A book is commissioned. (not mine)
I was recently talking with a friend who has just been commissioned to write a book about a specific genus of plants. He and/or his commissioning editor had had the idea that he might add a section at the end with comments from other people about – this specific genus of plants. Rather like, I imagined, I had done at the end of Deckchair Gardener, where I asked friends to write what their best garden mistakes had been.
I think the best of these was possibly this:
But no, not like that. The commissioning editor suggested ‘My Favourite Thingy Plant’ to my friend. (fill in with relevant genus of plant. See how discrete I am? I have always anonymised people who I think ought to blush at what I report of them and in spite of this mega virtue I am still regarded generally as unpublishable).
I am happy to report that my friend was not happy with this banal suggestion.
Garden writing is supposed to be boring.
But it brought home to me once more just how banal we are supposed to be as garden writers. When I began offering garden articles to various editors, I naively supposed that the reason garden writing was bland and anodyne was that editor knew of no-one who could do any better. But no – brilliant and original garden writers are generally simply not wanted, especially in newspapers and magazines.
Books may be a little different as you are possibly more likely to come across adventurous publishers. (Let me know ?) And there are exceptions in all those publications – it helps to be funny. It is a disaster to be truly serious.
I was recently reading a piece about the best practices various ‘beauty’ writers (where on earth did that description of that particular media world arise?!) would recommend to the readers based on their own habits. I was delighted by a woman who began by saying that she never takes her make up off before she goes to bed, because she can’t be bothered.
I imagine I don’t need to say why this was so refreshing. My experience suggests that, o, misery, ‘beauty’ journalism and garden journalism are twinned in the banality requirement. How on earth did that wonderful and rule breaking suggestion escape the Deadly Editor? When someone breaks the rules, it can suddenly show up just how boring and predictable the stuff we read really is.
“Which Thingy Plant would you happily consign to an eternal compost heap?” or “What was the worst Thingy Plant planting you ever saw?” (and I have seen some dreadful examples of that particular Thingy Plant plantings) would be actually interesting and engaging, unlike ‘My Favourite Thingy Plant’.
But that is never required.
Banality is what is wanted, loved, admired, required. Don’t wake the reader!
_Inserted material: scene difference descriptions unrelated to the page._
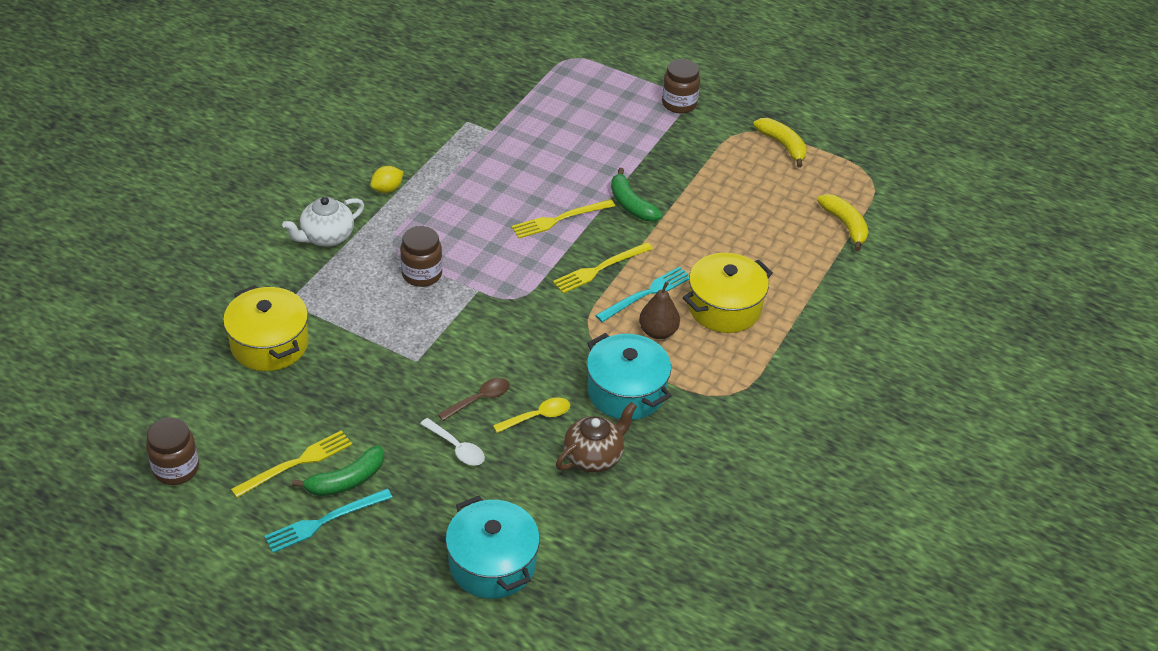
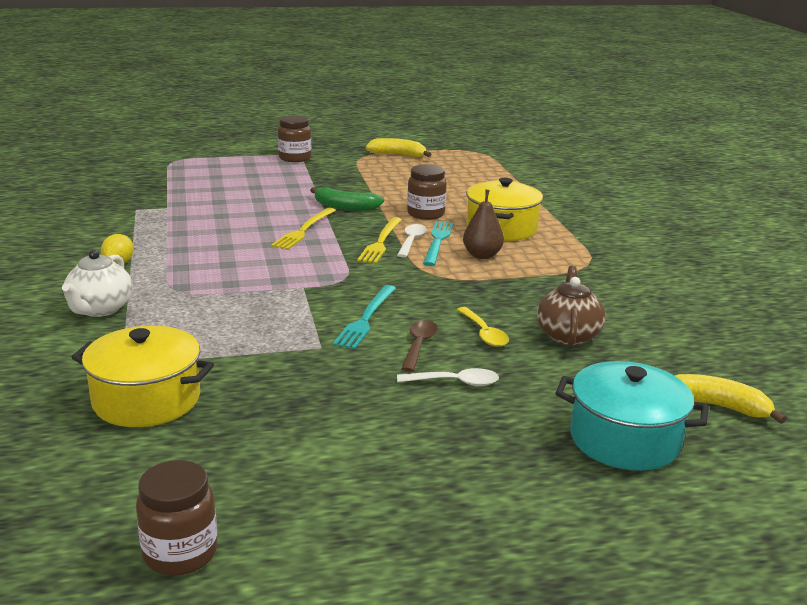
camera: 40 degrees left, 20 degrees down
yellow fork [231,430,352,498] -> none
turquoise fork [264,488,393,553] -> turquoise fork moved to [333,285,396,349]
green banana [292,445,384,496] -> none
brown jar [400,226,442,287] -> brown jar moved to [407,164,447,220]
yellow spoon [493,398,570,433] -> yellow spoon turned 135 degrees clockwise [457,307,509,347]
turquoise pot [587,333,671,420] -> none
yellow banana [817,194,869,251] -> yellow banana moved to [675,374,787,424]
none -> white spoon [397,224,427,258]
I once suggested in a garden magazine piece that the best way to address a lacuna in a late summer border was shopping, and that was instantly eliminated by a shocked sub editor. Shopping??? Unmentionable, although, of course, relentlessly encouraged.
The Advertising Problem
Much of it is dictated by preoccupations concerning advertising. An editor who did used to risk my heretical pieces now and then told me how critical it is to keep advertisers on side. And that also advertisers want garden pieces directed to young and novice gardeners (hence all that ‘how to’ and ’where to’) because they are the people who will be buying garden tools, machines, sundries, greenhouses and all those usually things older gardeners already have.
So more cheers for Garden Rant: – we have no editor leaning on us this way.
Usually a publication wants to keep a certain style uniformly across the whole and if the publication is bland, cheerful, reassuring and frequently dishonest then that is what a writer must provide. No matter how often you go to bed in your make up. This is why books sometimes escape – they only have the imprint to perhaps vaguely conform to. But speak it quietly – it is sometimes simply because bland is the accepted style and no-one cares. I strongly suspect that it simply seems right to editors. I had a dreadful struggle with one editor who ‘corrected’ anything slightly unusual to the point that we had a real fight about it.
The Immovable Object
And perhaps it has to be said that garden writers tend to get stuck once they have a column.Or columns. Robin Lane Fox has been garden correspondent for The Financial Times for some 30 years, Monty Don and Alan Titchmarsh have been writing for everything for ever. So imagine having to be original and exciting every week for all that time and you might excuse big boredom.
Have you any great examples of garden writing which has escaped the Big Be Boring prison? I did come across one the other day, in ‘Sissinghurst: The Dream Garden by Tim Richardson’. He brings his excellent book to a conclusion with a poem he wrote himself, inspired by the garden. But Tim has a great deal of clout, based on his years of horticultural writing. Maybe this encourages an editor to indulge him.
All this helps to explain my joy in Garden Rant (though not forgetting the British thinkingardens also) and being invited to write here – the freedom!!! (But what will I have left to say this time next year?)